* _Work instructions_
(a) Copy the part of the Leith Street post starting at "He was up in" and ending at "with beer chicks.".
(b) In the Leith Street post, what was on all the fingers of the dealer's right hand?

[Opening Text under study section]

I saw my first Leith junk dealer today. He was right there on Leith Street, near a Ladbrokes, trying to collect money from a junkie. The guy was about 5 foot 6 inches tall, and could not have weighed more than 120. But he had one of those crazy, wiry, junkie builds. I have no doubt he has the ability to call upon reservoirs of crack, heroin, and speed stored in fat cells to help him kick the shit out of anyone he jumps.
He was dressed in a white jumper and track suit bottoms. He had the hood of the jumper up, of course. Among Leith streeters that is the universal sign of, “hey I’m a badass, and I’m too cool for peripheral vision..” In the pocket of his hooded jumper was one of those large beer cans that look like soup cans. The kind that you have to rip the top off, like a V8 can. They must be really cheap, and really potent. I have never actually seen one in a store, usually just tossed in the gutter.
He was up in some junkie’s face (and he was short, so he had to look up), pointing with the finger of his right hand. All the fingers on his right hand had large gold rings on them. Not the kind you get in jewelry stores, more like the kind you buy from the counter of a tattoo parlor. He held a leash in his left hand, which was attached to one of those Spud McKenzie dogs. This one was a little leaner and meaner than Spud and looked like his idea of a good time was biting someone’s nads, rather than hanging out with beer chicks.
I couldn’t make out what he was saying to the junkie. He was being very expressive though. I suppose you have to be with junkies. The uniform of a junkie is this: dirty blue jeans, a hooded jumper with the hood either up or down, a used coat, probably from a local shelter, in decent condition, chin stubble, slightly mussed hair (but greasy enough that it is not sticking up), and a downward stare. Usually they are in their late teens or twenties. I am sure there are not many that make it all the way to thirty without getting clean, getting killed, or getting jailed.
I didn’t stop and stare. The junk dealer was sure to eye any passerby’s who didn’t pretend not to notice a mean, raging glare, as if to say, “you want some of this? I got plenty to go around.”
I continued to Scot Mid and bought some beer and wine.

[Closing Text under study section]
[Opening Entries shown section]

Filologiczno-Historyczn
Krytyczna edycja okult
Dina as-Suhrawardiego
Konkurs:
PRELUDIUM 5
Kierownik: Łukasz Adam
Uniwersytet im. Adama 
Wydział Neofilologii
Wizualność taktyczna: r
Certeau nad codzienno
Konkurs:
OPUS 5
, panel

[Closing Entries shown section]

* _Solution list_
(a)
He was up in some junkie’s face (and he was short, so he had to look up), pointing with the finger of his right hand. All the fingers on his right hand had large gold rings on them. Not the kind you get in jewelry stores, more like the kind you buy from the counter of a tattoo parlor. He held a leash in his left hand, which was attached to one of those Spud McKenzie dogs. This one was a little leaner and meaner than Spud and looked like his idea of a good time was biting someone’s nads, rather than hanging out with beer chicks.

(b) Large gold rings.